Maria Paola Bonacina | 42 | 35 | 14 | 12 | 20 |

Christopher Lynch | 19 | 22 | 34 | 26 | 22 |

Larry Paulson | 43 | 24 | 26 | 18 | 12 |

Brigitte Pientka | 18 | 33 | 26 | 27 | 19 |

No candidate reaches at least 62 first preference votes.

By redistributing the votes of Brigitte Pientka, one gets the following table:

Candidate |
1st pref. |
2nd pref. |
3rd pref. |
no supp. |

Maria Paola Bonacina | 48 | 42 | 13 | 20 |

Christopher Lynch | 22 | 37 | 42 | 22 |

Larry Paulson | 51 | 27 | 33 | 12 |

No candidate reaches at least 62 first preference votes.

By redistributing the votes of Christopher Lynch, one gets the following table:

Candidate |
1st pref. |
2nd pref. |
no supp. |

Maria Paola Bonacina | 63 | 40 | 20 |

Larry Paulson | 57 | 54 | 12 |

Now, Maria Paola Bonacina reaches at least 62 first preference votes, and is elected.

To find the next elected candidate, we redistribute the votes of Maria Paola Bonacina and get the following table:

Candidate |
1st pref. |
2nd pref. |
3rd pref. |
4th pref. |
no supp. |

Christopher Lynch | 33 | 15 | 24 | 29 | 22 |

Larry Paulson | 49 | 26 | 23 | 13 | 12 |

Brigitte Pientka | 22 | 40 | 28 | 14 | 19 |

Carsten Schuermann | 18 | 32 | 26 | 29 | 18 |

No candidate reaches at least 62 first preference votes.

By redistributing the votes of Carsten Schuermann, one gets the following table:

Candidate |
1st pref. |
2nd pref. |
3rd pref. |
no supp. |

Christopher Lynch | 36 | 28 | 37 | 22 |

Larry Paulson | 55 | 36 | 20 | 12 |

Brigitte Pientka | 29 | 44 | 31 | 19 |

No candidate reaches at least 62 first preference votes.

By redistributing the votes of Brigitte Pientka, one gets the following table:

Candidate |
1st pref. |
2nd pref. |
no supp. |

Christopher Lynch | 46 | 55 | 22 |

Larry Paulson | 72 | 39 | 12 |

Now, Larry Paulson reaches at least 62 first preference votes, and is elected.

To find the next elected candidate, we redistribute the votes of Larry Paulson and get the following table:

Candidate |
1st pref. |
2nd pref. |
3rd pref. |
no supp. |

Christopher Lynch | 43 | 21 | 37 | 22 |

Brigitte Pientka | 44 | 42 | 18 | 19 |

Carsten Schuermann | 31 | 39 | 35 | 18 |

No candidate reaches at least 62 first preference votes.

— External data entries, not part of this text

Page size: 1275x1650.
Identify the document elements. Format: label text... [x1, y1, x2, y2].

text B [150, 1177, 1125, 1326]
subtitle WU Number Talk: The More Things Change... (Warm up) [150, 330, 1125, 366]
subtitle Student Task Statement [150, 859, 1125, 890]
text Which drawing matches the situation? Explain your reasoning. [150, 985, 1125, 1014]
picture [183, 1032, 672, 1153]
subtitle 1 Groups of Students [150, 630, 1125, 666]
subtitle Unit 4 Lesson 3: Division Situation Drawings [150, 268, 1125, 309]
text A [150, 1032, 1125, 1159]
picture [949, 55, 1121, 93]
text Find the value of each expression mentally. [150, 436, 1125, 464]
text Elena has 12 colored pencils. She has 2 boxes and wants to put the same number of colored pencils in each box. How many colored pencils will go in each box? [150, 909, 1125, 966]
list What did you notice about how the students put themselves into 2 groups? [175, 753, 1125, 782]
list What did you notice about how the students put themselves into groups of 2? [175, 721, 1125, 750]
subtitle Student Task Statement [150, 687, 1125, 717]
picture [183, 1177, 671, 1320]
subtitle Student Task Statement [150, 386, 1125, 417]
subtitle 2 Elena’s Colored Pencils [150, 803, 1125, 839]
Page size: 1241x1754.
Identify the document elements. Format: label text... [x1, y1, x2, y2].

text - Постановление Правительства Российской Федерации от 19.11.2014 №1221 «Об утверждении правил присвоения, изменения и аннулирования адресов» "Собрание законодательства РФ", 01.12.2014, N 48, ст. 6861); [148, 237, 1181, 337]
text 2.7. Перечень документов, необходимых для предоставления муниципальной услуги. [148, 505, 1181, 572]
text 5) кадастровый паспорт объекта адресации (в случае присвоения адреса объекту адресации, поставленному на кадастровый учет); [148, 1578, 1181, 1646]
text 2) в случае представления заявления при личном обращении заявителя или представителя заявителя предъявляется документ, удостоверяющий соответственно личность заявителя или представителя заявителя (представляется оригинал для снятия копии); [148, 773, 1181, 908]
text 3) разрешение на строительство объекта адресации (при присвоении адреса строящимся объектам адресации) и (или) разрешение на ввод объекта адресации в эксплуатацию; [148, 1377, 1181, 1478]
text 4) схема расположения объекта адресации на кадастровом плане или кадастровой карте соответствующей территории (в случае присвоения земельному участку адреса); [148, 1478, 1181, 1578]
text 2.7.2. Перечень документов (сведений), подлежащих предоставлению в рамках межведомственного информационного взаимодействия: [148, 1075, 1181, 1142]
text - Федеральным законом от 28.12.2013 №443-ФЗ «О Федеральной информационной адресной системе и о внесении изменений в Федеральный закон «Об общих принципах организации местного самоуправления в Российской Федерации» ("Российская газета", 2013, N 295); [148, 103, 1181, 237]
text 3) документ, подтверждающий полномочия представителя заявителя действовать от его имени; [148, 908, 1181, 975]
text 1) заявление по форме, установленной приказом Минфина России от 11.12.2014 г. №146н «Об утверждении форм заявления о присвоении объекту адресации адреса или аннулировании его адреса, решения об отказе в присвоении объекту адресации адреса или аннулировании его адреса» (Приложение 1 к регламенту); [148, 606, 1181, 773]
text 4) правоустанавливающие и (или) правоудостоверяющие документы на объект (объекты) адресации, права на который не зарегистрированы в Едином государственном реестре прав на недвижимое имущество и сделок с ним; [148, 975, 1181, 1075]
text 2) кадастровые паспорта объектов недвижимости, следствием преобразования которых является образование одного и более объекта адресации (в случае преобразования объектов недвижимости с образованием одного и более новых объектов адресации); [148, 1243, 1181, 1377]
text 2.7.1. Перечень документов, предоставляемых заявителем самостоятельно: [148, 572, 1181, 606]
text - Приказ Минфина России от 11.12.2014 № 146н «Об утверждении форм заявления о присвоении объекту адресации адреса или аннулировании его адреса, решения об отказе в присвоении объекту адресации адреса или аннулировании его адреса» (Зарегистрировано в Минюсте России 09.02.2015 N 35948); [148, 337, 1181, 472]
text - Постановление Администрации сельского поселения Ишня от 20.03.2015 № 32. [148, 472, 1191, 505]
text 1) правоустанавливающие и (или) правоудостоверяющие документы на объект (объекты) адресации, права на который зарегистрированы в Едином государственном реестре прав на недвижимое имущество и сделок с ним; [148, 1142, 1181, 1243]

By redistributing the votes of Carsten Schuermann, one gets the following table:

Candidate |
1st pref. |
2nd pref. |
no supp. |

Christopher Lynch | 54 | 47 | 22 |

Brigitte Pientka | 58 | 46 | 19 |

No candidate reaches at least 62 first preference votes.

By redistributing the votes of Christopher Lynch, one gets the following table:

Candidate |
1st pref. |
no supp. |

Brigitte Pientka | 104 | 19 |

Now, Brigitte Pientka reaches at least 62 first preference votes, and is elected.

To summarize, the 4 candidates elected are Peter Baumgartner, Maria Paola Bonacina, Larry Paulson, and Brigitte Pientka.

After this election, the following people (listed alphabetically) are serving on the board of trustees of CADE Inc.:

- Peter Baumgartner (elected 2013)
- Maria Paola Bonacina (elected 2013, president)
- Martin Giese (secretary)
- Bernhard Gramlich (elected 2012)
- Deepak Kapur (IJCAR 2014 program co-chair)
- Neil Murray (treasurer)
- Larry Paulson (reelected 2013)
- Brigitte Pientka (reelected 2013)
- Renate Schmidt (reelected 2012, vice-president)
- Viorica Sofronie-Stokkermans (elected 2011)
- Geoff Sutcliffe (elected 2011)
- Christoph Weidenbach (reelected 2012)

On behalf of the AAR and CADE Inc., I thank Franz Baader for three years of service as member and president of the CADE Board of Trustees. We are also grateful to Amy Felty, who has been a member of the Board for six years.

I further thank all candidates for running in the election, and all members who voted.

Congratulations to Peter Baumgartner, Maria Paola Bonacina, Larry Paulson, and Brigitte Pientka on being elected!